Sopran-Stürme. Fagott-Feinheit.

MOZARTEUMORCHESTER / MINASI / TILLING

21/09/18 Haydn, Mozart, Beethoven und ein Mozart-Zeitgenosse? Klassischer geht’s nicht? Großer Irrtum. Nur im Programmheft niedergeschrieben war das erste Donnerstagskonzert „Klassik pur“. Im Großen Saal erklungen ist Musik, die die Tore der Klassik weit geöffnet hat Richtung Romantik und weit darüber hinaus.

Von Heidemarie Klabacher

Allein in den beiden Gesangszenen für eine Sopranistin am Rande des Nerven-Zusammenbruchs hat das Mozarteumorchester unter Leitung seines Chefdirigenten Riccardo Minasi einmal mehr deutlich gemacht, wie radikal ein Joseph Haydn sein konnte, ganz zu schweigen von einem Ludwig van Beethoven: Die Sopranistin Camilla Tilling war die Hauptdarstellerin in Joseph Haydns Szene und Arie Berenice, che fai Hob. XXIVa:10 und in Ludwig van Beethoven Szene und Arie Ah! Perfido! op. 65.

Beide Werke sind weniger Konzertarien, als Opern im Miniaturformat – gemessen an der Bandbreite der Emotionen und musikalisch-technischen Mittel, diese in Musik zu verwandeln. Grandios war am Donnerstag (20.9.) die Umsetzung durch Orchester, Dirigent und Sängerin: Höchstes Energieniveau bei höchster Konzentration auf die Stimmigkeit der jeweiligen Stromstärke in schier jedem einzelnen Augenblick. Wenn die Oper „nur“ zwölf Minuten dauert, wechseln die Stimmungen quasi mit dem Wimpernschlag. Orchester und Sopranistin haben jedem dieser Wimpernschläge die Ausdruckskraft ganzer „Szenen“ verliehen.
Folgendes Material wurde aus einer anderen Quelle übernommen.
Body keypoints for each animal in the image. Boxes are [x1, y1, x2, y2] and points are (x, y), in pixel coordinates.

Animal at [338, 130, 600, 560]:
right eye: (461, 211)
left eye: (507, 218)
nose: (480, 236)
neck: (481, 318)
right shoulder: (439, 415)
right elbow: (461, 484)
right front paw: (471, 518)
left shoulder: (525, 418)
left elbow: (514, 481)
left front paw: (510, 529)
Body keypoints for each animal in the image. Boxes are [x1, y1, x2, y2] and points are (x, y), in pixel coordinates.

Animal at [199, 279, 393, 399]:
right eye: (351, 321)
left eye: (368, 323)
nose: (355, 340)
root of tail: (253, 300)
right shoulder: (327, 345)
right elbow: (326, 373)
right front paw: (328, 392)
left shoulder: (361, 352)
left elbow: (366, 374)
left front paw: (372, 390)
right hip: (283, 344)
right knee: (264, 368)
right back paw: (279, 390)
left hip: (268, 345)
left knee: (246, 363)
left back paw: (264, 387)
Camilla Tillings technische Souveränität wird nur noch von der Klangschönheit ihrer Stimmer übertroffen – und umgekehrt. Im dramatischsten Ausbruch keine Übertreibung, kein Forcieren, im feinsten Pianissimo die Klangfülle einer großen und auch über eine lange Karriere hinweg gut „behandelten“ Stimme voller Wärme und Strahlkraft. Ein Erlebnis!
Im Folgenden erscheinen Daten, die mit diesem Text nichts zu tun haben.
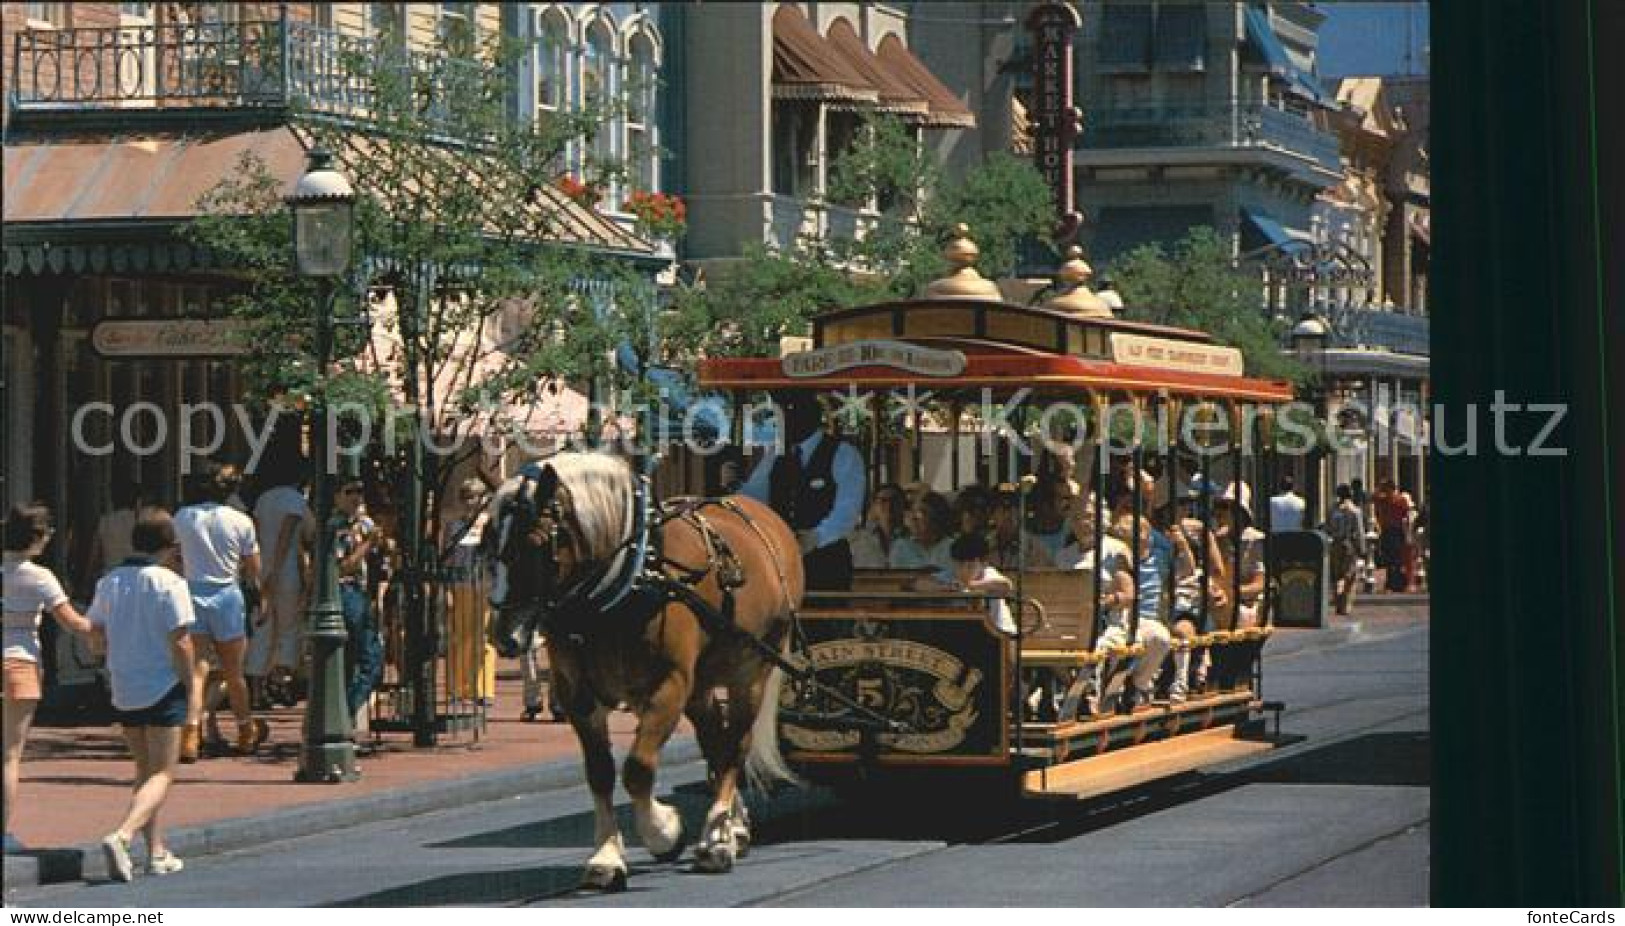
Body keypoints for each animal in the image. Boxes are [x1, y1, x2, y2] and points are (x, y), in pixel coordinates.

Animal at [487, 451, 806, 883]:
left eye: (535, 542)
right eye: (488, 540)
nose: (504, 635)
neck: (629, 580)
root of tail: (766, 519)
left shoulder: (668, 686)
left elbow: (637, 767)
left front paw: (664, 833)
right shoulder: (578, 695)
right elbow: (600, 772)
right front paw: (607, 856)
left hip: (751, 670)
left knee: (734, 746)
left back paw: (716, 842)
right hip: (701, 684)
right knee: (715, 743)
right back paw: (731, 829)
Eingebettet und dramaturgisch klug positioniert zwischen diese beiden emotionalen Malströmen war mit Anton Eberls Symphonie C-Dur w.o.n. 7 das Herzstück des Abends. Anton Eberl war ein Lehrer und Freund Mozarts, der Witwe und Schwägerin des Komponisten nach dessen Tod noch auf Konzertreisen begleitet hat, erzählt Gottfried Franz Kasparek im Programmheft. Aussucht hat sich das Mozarteumorchester mit der C-Dur Symphonie eine Jugendwerk, in dem viel Mozart und einiges an Haydn spürbar ist. Doch nur kurz würde man sich den Kopf zerbrechen, welche „frühe“ Mozart-Symphonie das denn sei – zu eigenständig in vielen feinen Details kommt dieses feine schwungvolle Werk daher. Riccardo Miniasi hat mit seinem Temperament dem Werk nicht etwa beredt auf die Sprünge geholfen, er hat vielmehr federn und springen lassen, was ohnehin da ist. Mehr Anton Eberl im Konzert, kann man nach der Begegnung mit dieser „Rarität“ nur fordern.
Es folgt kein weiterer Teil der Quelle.